Ein genauerer Blick auf Sammelklagen und Urheberrechte
Schauen wir uns einmal an, wie es dazu gekommen ist. Bei einer kürzlich stattgefundenen Anhörung hat kein Geringerer als Richter William Alsup seine Zustimmung zu dem Vergleich zurückgehalten. Seine Begründung? Die Befürchtung, dass eine weitgehend nicht offengelegte Vereinbarung die Waage möglicherweise zu Ungunsten der Autoren kippen könnte. Berichte aus Bloomberg Law und die Associated Press Zitierte ihn mit den Worten, dass den Autoren der Vertrag ohne angemessene Vorwarnung oder Zustimmung aufgezwungen werden könnte. Das klingt nicht gerade so, als hätten sie einen Platz am Verhandlungstisch bekommen, oder?
Zuvor hatte das Gericht Anthropic Recht gegeben und entschieden, dass das Training von KI-Modellen anhand legal erworbener Bücher als „fair use“ eingestuft werden könne. Dennoch deckt dieser Sieg möglicherweise nicht alle Fälle ab, sodass Anthropic in Fällen, in denen möglicherweise nicht autorisiertes Material verwendet wurde, weiterhin einem Haftungsrisiko ausgesetzt ist. Dieser nun gescheiterte Vergleich war darauf ausgelegt, genau diese spezifischen Ansprüche zu regeln und den betroffenen Autoren und Verlagen eine finanzielle Entschädigung zu bieten.
Apropos Erleichterung: Sollte der Vergleich genehmigt werden, könnte die Auszahlung an die Autoren bei etwa $3.000 pro Werk liegen.

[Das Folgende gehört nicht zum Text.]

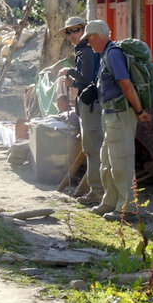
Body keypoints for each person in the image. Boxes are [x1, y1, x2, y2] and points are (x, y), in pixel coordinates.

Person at [81, 20, 152, 220]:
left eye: (88, 39)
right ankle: (110, 201)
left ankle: (127, 208)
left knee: (121, 162)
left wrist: (139, 111)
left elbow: (126, 84)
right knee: (107, 161)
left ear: (95, 36)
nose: (89, 43)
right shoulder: (106, 54)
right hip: (110, 115)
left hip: (120, 114)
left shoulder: (113, 54)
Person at [57, 16, 104, 205]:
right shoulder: (85, 50)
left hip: (92, 104)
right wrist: (74, 80)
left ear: (85, 30)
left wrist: (69, 72)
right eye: (69, 31)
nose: (72, 34)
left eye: (76, 30)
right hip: (90, 101)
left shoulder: (86, 51)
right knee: (92, 147)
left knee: (93, 148)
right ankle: (97, 189)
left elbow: (86, 77)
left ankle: (98, 191)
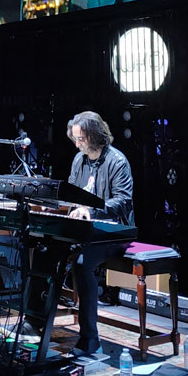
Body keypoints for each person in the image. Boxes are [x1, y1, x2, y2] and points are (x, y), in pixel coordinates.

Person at [65, 110, 134, 356]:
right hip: (87, 230)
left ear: (94, 136)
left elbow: (122, 202)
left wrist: (90, 210)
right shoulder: (78, 160)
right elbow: (71, 193)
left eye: (80, 139)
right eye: (75, 139)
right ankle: (36, 322)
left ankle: (90, 339)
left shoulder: (117, 161)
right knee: (44, 249)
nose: (77, 144)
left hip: (115, 233)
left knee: (82, 263)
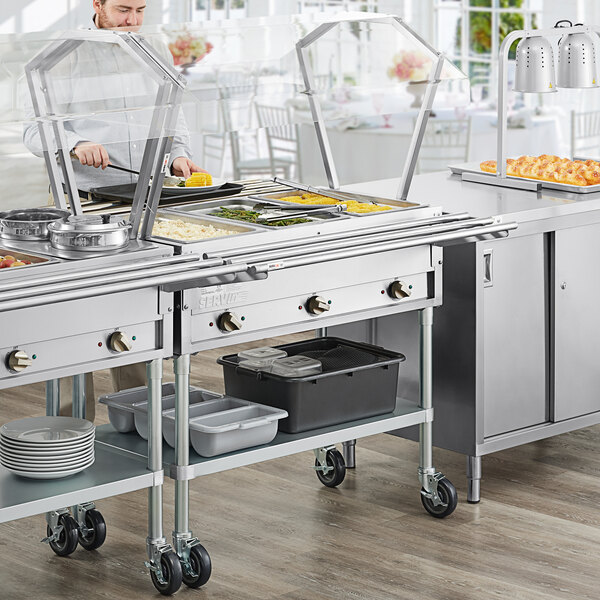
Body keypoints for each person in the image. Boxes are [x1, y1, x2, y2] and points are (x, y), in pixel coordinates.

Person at [22, 0, 205, 419]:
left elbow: (170, 115)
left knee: (135, 307)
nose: (133, 21)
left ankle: (136, 415)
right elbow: (34, 130)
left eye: (141, 10)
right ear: (97, 5)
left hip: (142, 199)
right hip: (80, 202)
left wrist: (177, 154)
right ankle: (70, 425)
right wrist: (73, 143)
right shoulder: (60, 52)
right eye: (124, 10)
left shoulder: (151, 46)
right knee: (77, 312)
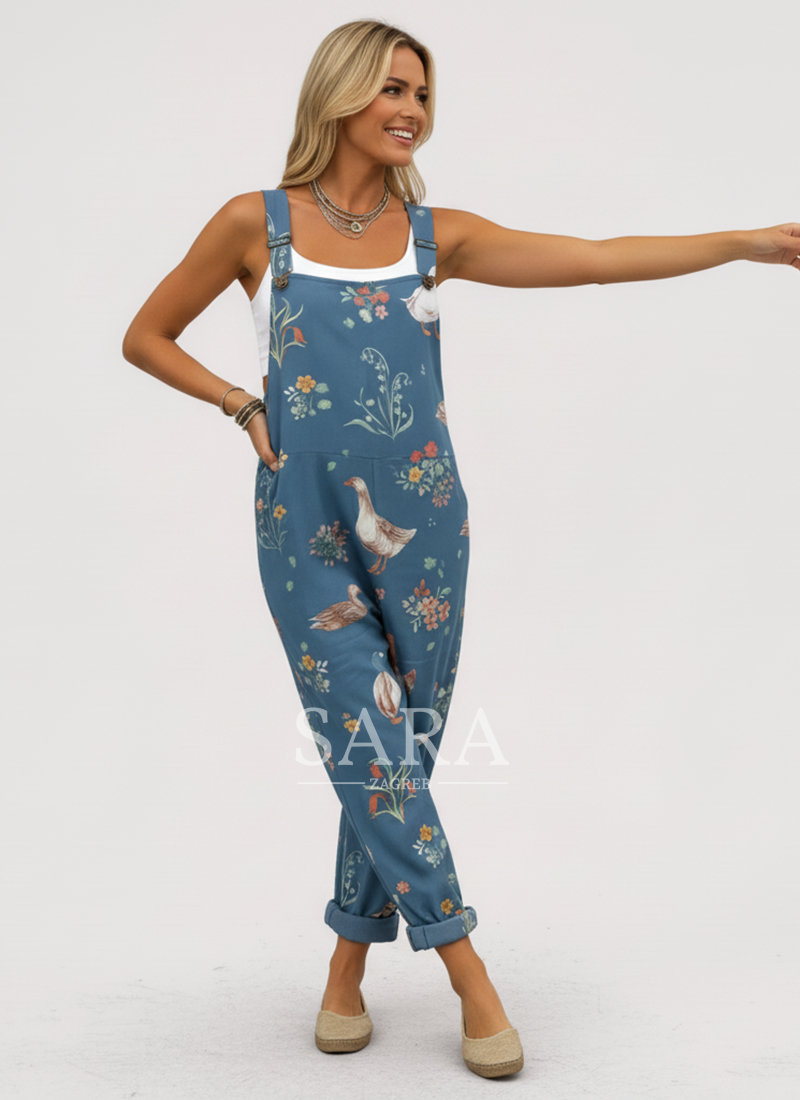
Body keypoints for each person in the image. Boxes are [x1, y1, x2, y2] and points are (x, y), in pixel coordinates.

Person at [122, 18, 800, 1080]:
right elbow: (145, 335)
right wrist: (239, 404)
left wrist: (747, 242)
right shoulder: (258, 225)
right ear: (340, 93)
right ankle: (466, 968)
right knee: (369, 737)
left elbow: (595, 261)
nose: (412, 110)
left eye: (423, 95)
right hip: (301, 526)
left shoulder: (436, 237)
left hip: (429, 523)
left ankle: (347, 962)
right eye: (392, 88)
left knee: (398, 746)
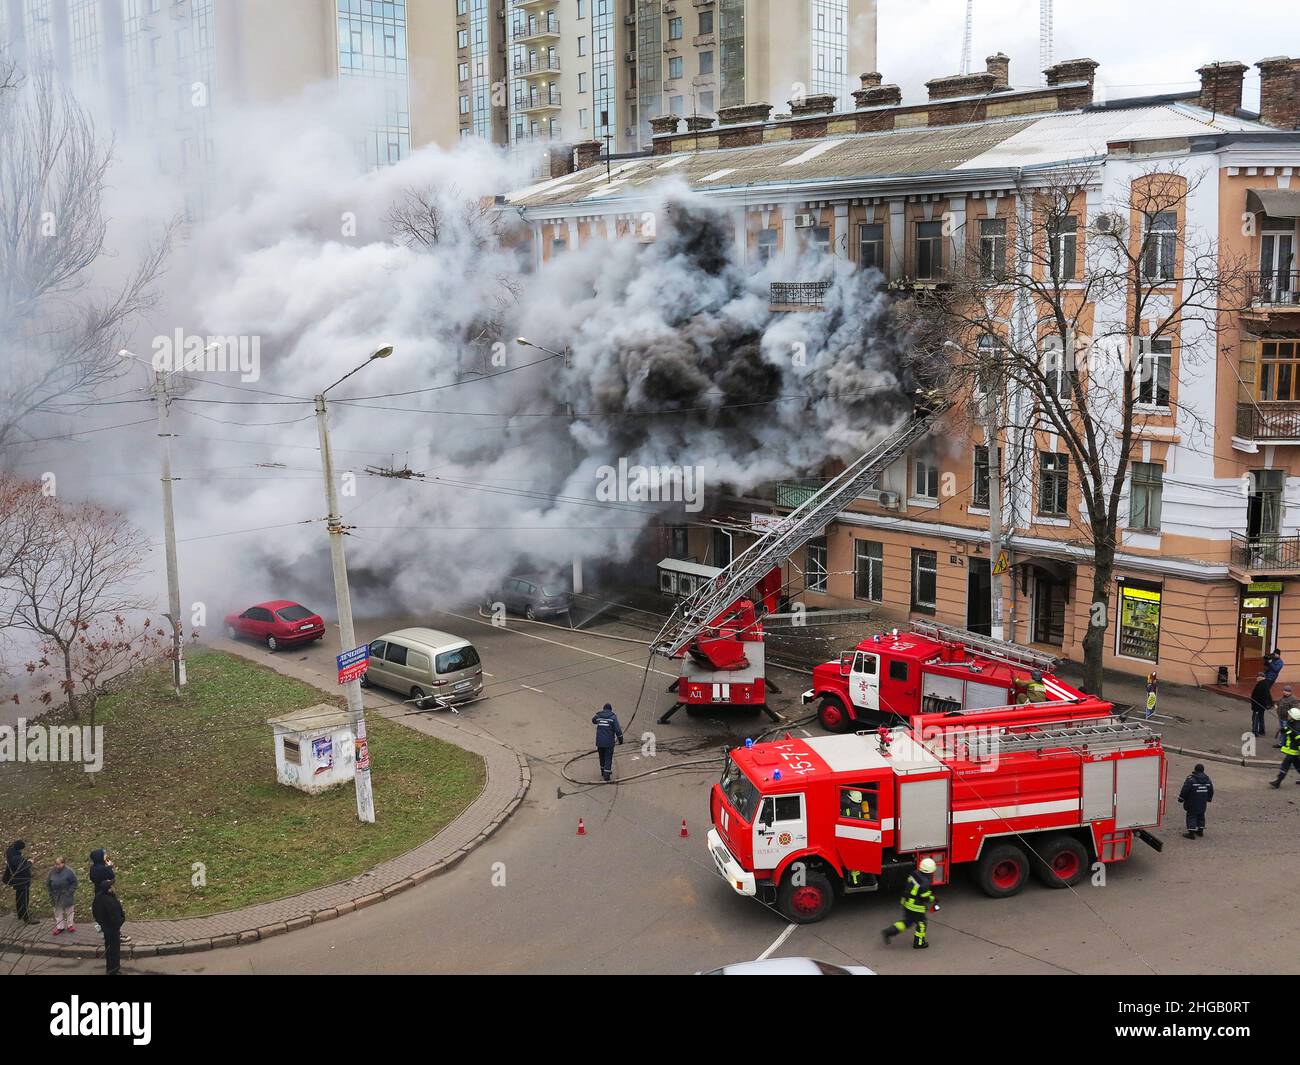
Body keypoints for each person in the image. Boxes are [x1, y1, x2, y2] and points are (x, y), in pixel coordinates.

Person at [881, 856, 939, 950]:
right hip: (916, 906)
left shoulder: (914, 873)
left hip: (906, 902)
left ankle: (889, 931)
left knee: (907, 922)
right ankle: (919, 943)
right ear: (931, 871)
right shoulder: (925, 882)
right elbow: (925, 897)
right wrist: (934, 898)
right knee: (922, 923)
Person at [91, 879, 126, 975]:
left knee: (109, 949)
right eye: (111, 886)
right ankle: (114, 970)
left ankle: (110, 968)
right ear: (108, 889)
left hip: (105, 928)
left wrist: (101, 923)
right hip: (112, 929)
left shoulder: (98, 897)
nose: (113, 887)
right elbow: (116, 917)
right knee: (114, 950)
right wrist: (122, 919)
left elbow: (95, 912)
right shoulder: (110, 901)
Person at [3, 840, 36, 924]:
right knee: (24, 899)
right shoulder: (16, 858)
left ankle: (20, 914)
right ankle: (27, 918)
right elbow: (22, 868)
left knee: (19, 897)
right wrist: (29, 862)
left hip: (16, 880)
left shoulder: (10, 852)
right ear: (20, 849)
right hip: (22, 880)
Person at [1177, 764, 1214, 839]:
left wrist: (1181, 798)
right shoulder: (1207, 779)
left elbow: (1185, 789)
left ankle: (1191, 833)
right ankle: (1200, 831)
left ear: (1195, 770)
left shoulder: (1191, 779)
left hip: (1192, 802)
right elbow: (1211, 790)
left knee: (1191, 815)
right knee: (1201, 815)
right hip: (1203, 802)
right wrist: (1209, 798)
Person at [591, 703, 624, 783]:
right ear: (610, 710)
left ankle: (603, 772)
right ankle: (606, 775)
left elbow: (593, 720)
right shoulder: (613, 717)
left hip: (599, 742)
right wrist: (620, 740)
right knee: (608, 758)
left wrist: (599, 719)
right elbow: (618, 730)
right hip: (609, 743)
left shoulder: (598, 716)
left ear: (603, 709)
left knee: (601, 757)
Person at [46, 857, 78, 936]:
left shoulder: (69, 872)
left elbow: (74, 882)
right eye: (56, 864)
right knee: (58, 912)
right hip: (56, 896)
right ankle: (60, 927)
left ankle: (70, 925)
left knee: (69, 911)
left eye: (59, 864)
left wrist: (70, 892)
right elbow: (48, 883)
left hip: (66, 895)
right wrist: (51, 893)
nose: (57, 866)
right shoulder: (52, 872)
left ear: (63, 863)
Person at [1270, 706, 1300, 788]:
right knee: (1298, 766)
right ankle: (1278, 782)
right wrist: (1283, 729)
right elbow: (1288, 729)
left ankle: (1277, 782)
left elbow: (1299, 740)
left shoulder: (1296, 728)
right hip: (1292, 751)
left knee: (1285, 766)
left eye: (1289, 715)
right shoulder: (1292, 723)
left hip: (1292, 751)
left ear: (1293, 717)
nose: (1288, 716)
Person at [1249, 671, 1274, 738]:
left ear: (1260, 677)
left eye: (1257, 677)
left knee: (1255, 719)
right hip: (1261, 706)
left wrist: (1253, 698)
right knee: (1261, 718)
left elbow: (1261, 696)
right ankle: (1261, 731)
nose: (1256, 678)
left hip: (1258, 706)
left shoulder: (1261, 685)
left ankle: (1255, 732)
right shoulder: (1265, 684)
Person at [1275, 684, 1299, 749]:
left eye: (1287, 691)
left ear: (1290, 692)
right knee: (1282, 731)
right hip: (1281, 718)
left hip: (1287, 719)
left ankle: (1284, 744)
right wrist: (1277, 705)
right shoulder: (1283, 697)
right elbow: (1278, 703)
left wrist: (1290, 718)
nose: (1285, 692)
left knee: (1286, 732)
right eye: (1284, 690)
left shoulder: (1293, 699)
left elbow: (1295, 709)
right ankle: (1281, 744)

Bei rund 465.000 Büchern, die von dieser Kontroverse betroffen sind, wäre die Gesamtsumme nicht gerade Kleingeld. Richter Alsup wünscht sich jedoch eine genauere Erfassung der Anzahl der betroffenen Werke. Seine Bedenken beziehen sich auch auf das mögliche Aufkommen neuer Klagen, falls der Vergleich nicht klar genug formuliert wäre und die betroffenen Parteien nicht angemessen informiert würden.
Der Weg in die Zukunft und anhaltende Zweifel
Interessanterweise wurde die Skepsis des Richters nicht von allen begrüßt. Maria Pallante, Geschäftsführerin der Association of American Publishers, war der Ansicht, dass die Haltung des Richters auf einem Missverständnis der Dynamik der Verlagsbranche beruhte. Ihr Argument lautet, dass Sammelklagen Streitigkeiten beilegen und nicht neue auslösen sollten. Dennoch versichern die Rechtsvertreter der Autoren, wie beispielsweise Rechtsanwalt Justin Nelson, ihr Engagement dafür, dass jeder berechtigte Anspruch angemessen entschädigt wird.
Wie sieht es mit der Zukunft des Vergleichs aus? Richter Alsup plant, sich im Rahmen einer Anhörung am 25. September erneut damit zu befassen. Bis dahin steht die Vereinbarung auf der Kippe. Seine zwiespältige Haltung gegenüber der gesamten Situation brachte er mit den Worten zum Ausdruck: “Wir werden sehen, ob ich die Nase rümpfen und dem Abkommen zustimmen kann.” Man kann mit Sicherheit sagen, dass weiterhin Zweifel an der Fairness und der Umsetzung dieses Abkommens bestehen.